Most of District 7 falls under the Boston Police Department’s Area B, and Williams said that, speaking to voters in the district, she has heard a number of people complain that they have not met the Area B police captain.

“Older residents say they had relationships with past district captains, and that they were more confidant crimes were being solved,” Williams told the Gazette.

With a number of schools in District 7 closing under Boston Public Schools’ recently approved school closure plan, she said organizing to ensure equity in public education is more important than ever. “Will there be overcrowding? People need to start organizing to see what they can do now,” she said.

She also said that she would continue Turner’s practice of maintaining a district office “so people have the opportunity to come together and make decisions as a district.” Noting that the district encompasses a diverse array of neighborhoods including Fort Hill, Uphams Corner and the South End, she said, “Right now everyone is very segregated. People are feeling very isolated.” But the district office would be a place where people could come together.

On Egleston Square, she said that from her days working on constituent services, she recalls parking was a major issue that she would “love to be able to sit down with business owners and residents and come up with a plan that is feasible for everyone.”

She also said she would push for a city initiative to beautify District 7’s business districts.

Williams does not have a web site.

Haywood Fennell
Fennell’s name will not appear on the District 7 Preliminary Special Election Ballot. A veteran activist, playwright, children’s book author and Vietnam War veteran, Fennell is running a write-in campaign.

His years of activism have included advocating for reform of the Criminal Offender Registry Information (CORI) system—a system that allows prospective employers to view potential employees criminal records. Many criticized the system as discriminatory and it was the subject of significant reform legislation last year.

He told the Gazette a series of children’s books he has written based around a young fictional Roxbury resident named Coota, are used as part of an early education literacy program called “The Coota Literacy Enhancement Project.”

“Children who cannot read cannot find jobs, and become tax payers. They become tax burdens, “ he said.

Broadly, Fennell said, “My focus has been for community responsibility and more community involvement. We need to awaken the sleeping giant that is District 7.”

The effects of globalization have been apparent in demographic shifts in the district over the past 20 years, he said, and the neighborhood needs to embrace those changes, both to understand itself and to compete in an increasingly global economy. “We, as a people, need to speak different languages. Our children need to learn different languages—put down the baseball bat and pick up a book,” he said.

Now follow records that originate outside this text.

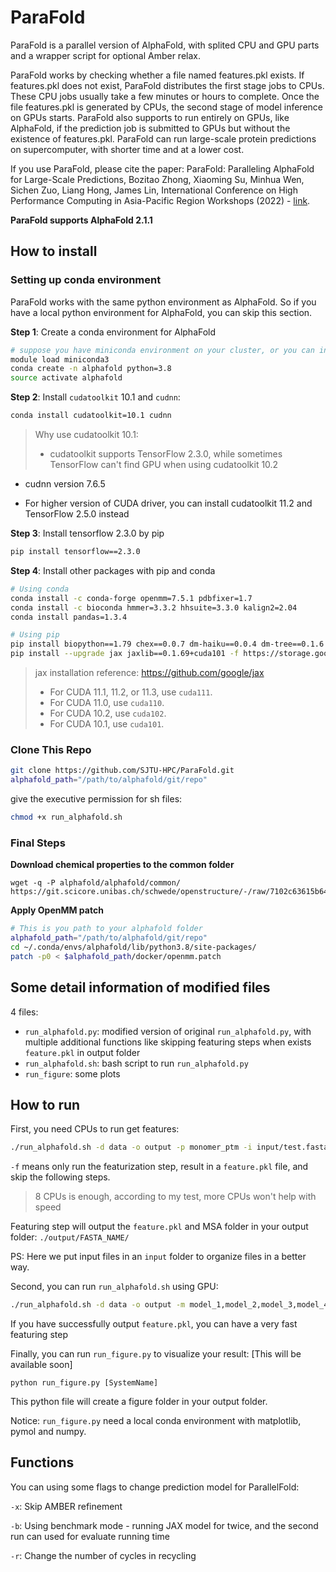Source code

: # ParaFold

ParaFold is a parallel version of AlphaFold, with splited CPU and GPU parts and a wrapper script for optional Amber relax.

ParaFold works by checking whether a file named features.pkl exists. If features.pkl does not exist, ParaFold distributes the first stage jobs to CPUs. These CPU jobs usually take a few minutes or hours to complete. Once the file features.pkl is generated by CPUs, the second stage of model inference on GPUs starts. ParaFold also supports to run entirely on GPUs, like AlphaFold, if the prediction job is submitted to GPUs but without the existence of features.pkl. ParaFold can run large-scale protein predictions on supercomputer, with shorter time and at a lower cost.

If you use ParaFold, please cite the paper: ParaFold: Paralleling AlphaFold for Large-Scale Predictions, Bozitao Zhong, Xiaoming Su, Minhua Wen, Sichen Zuo, Liang Hong, James Lin, International Conference on High Performance Computing in Asia-Pacific Region Workshops (2022) - [link](https://dl.acm.org/doi/abs/10.1145/3503470.3503471).

**ParaFold supports AlphaFold 2.1.1**


## How to install 

### Setting up conda environment

ParaFold works with the same python environment as AlphaFold. So if you have a local python environment for AlphaFold, you can skip this section.

**Step 1**: Create a conda environment for AlphaFold

```bash
# suppose you have miniconda environment on your cluster, or you can install another miniconda or anaconda
module load miniconda3
conda create -n alphafold python=3.8
source activate alphafold
```

**Step 2**: Install `cudatoolkit` 10.1 and `cudnn`:

```bash
conda install cudatoolkit=10.1 cudnn
```

> Why use cudatoolkit 10.1:
>
> - cudatoolkit supports TensorFlow 2.3.0, while sometimes TensorFlow can't find GPU when using cudatoolkit 10.2

- cudnn version 7.6.5

- For higher version of CUDA driver, you can install cudatoolkit 11.2 and TensorFlow 2.5.0 instead

**Step 3**: Install tensorflow 2.3.0 by pip

```bash
pip install tensorflow==2.3.0
```

**Step 4**: Install other packages with pip and conda

```bash
# Using conda
conda install -c conda-forge openmm=7.5.1 pdbfixer=1.7
conda install -c bioconda hmmer=3.3.2 hhsuite=3.3.0 kalign2=2.04
conda install pandas=1.3.4

# Using pip
pip install biopython==1.79 chex==0.0.7 dm-haiku==0.0.4 dm-tree==0.1.6 immutabledict==2.0.0 jax==0.2.14 ml-collections==0.1.0
pip install --upgrade jax jaxlib==0.1.69+cuda101 -f https://storage.googleapis.com/jax-releases/jax_releases.html
```

>  jax installation reference: https://github.com/google/jax
>
>  - For CUDA 11.1, 11.2, or 11.3, use `cuda111`.
>  - For CUDA 11.0, use `cuda110`.
>  - For CUDA 10.2, use `cuda102`.
>  - For CUDA 10.1, use `cuda101`.


### Clone This Repo

```bash
git clone https://github.com/SJTU-HPC/ParaFold.git
alphafold_path="/path/to/alphafold/git/repo"
```

give the executive permission for sh files:

```bash
chmod +x run_alphafold.sh
```


### Final Steps

**Download chemical properties to the common folder**

```
wget -q -P alphafold/alphafold/common/ https://git.scicore.unibas.ch/schwede/openstructure/-/raw/7102c63615b64735c4941278d92b554ec94415f8/modules/mol/alg/src/stereo_chemical_props.txt
```

**Apply OpenMM patch**

```bash
# This is you path to your alphafold folder
alphafold_path="/path/to/alphafold/git/repo"
cd ~/.conda/envs/alphafold/lib/python3.8/site-packages/
patch -p0 < $alphafold_path/docker/openmm.patch
```

## Some detail information of modified files

4 files:

- `run_alphafold.py`: modified version of original `run_alphafold.py`, with multiple additional functions like skipping featuring steps when exists `feature.pkl` in output folder
- `run_alphafold.sh`: bash script to run `run_alphafold.py`
- `run_figure`: some plots



## How to run

First, you need CPUs to run get features:

```bash
./run_alphafold.sh -d data -o output -p monomer_ptm -i input/test.fasta -t 2021-07-27 -m model_1 -f
```

`-f` means only run the featurization step, result in a `feature.pkl` file, and skip the following steps.

>  8 CPUs is enough, according to my test, more CPUs won't help with speed

Featuring step will output the `feature.pkl`  and MSA folder in your output folder: `./output/FASTA_NAME/`

PS: Here we put input files in an `input` folder to organize files in a better way.



Second, you can run `run_alphafold.sh` using GPU:

```bash
./run_alphafold.sh -d data -o output -m model_1,model_2,model_3,model_4,model_5 -i input/test.fasta -t 2021-07-27
```

If you have successfully output `feature.pkl`, you can have a very fast featuring step



Finally, you can run `run_figure.py` to visualize your result: [This will be available soon]

```
python run_figure.py [SystemName]
```

This python file will create a figure folder in your output folder.

Notice: `run_figure.py` need a local conda environment with matplotlib, pymol and numpy.



## Functions

You can using some flags to change prediction model for ParallelFold:

`-x`: Skip AMBER refinement

`-b`: Using benchmark mode - running JAX model for twice, and the second run can used for evaluate running time

`-r`: Change the number of cycles in recycling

Fennell said he would also work to increase federal Veteran’s Affairs Department’s presence in the neighborhood, and generally work to develop initiatives to address public health and elder affairs issues. “I would form a District 7 Health Coalition to work with institutions of higher learning and the City of Boston” to address those pressing issues, he said. “There is too much breast cancer and prostate cancer, too much asthma and too many mental health issues in the community,” he said.

He lauded Egleston Square as “one of the examples of what we need in other part of the district,” saying it has a vibrant local business community and solid non-profit infrastructure, including the offices of the Boston Neighborhood Network cable access television station, where, he said, he had recently produced a show.

Fennell told the Gazette that he is stuck running a write-in campaign because he had assumed that the deadline for picking up nomination papers from city hall was extended when a snow emergency was declared on the last day.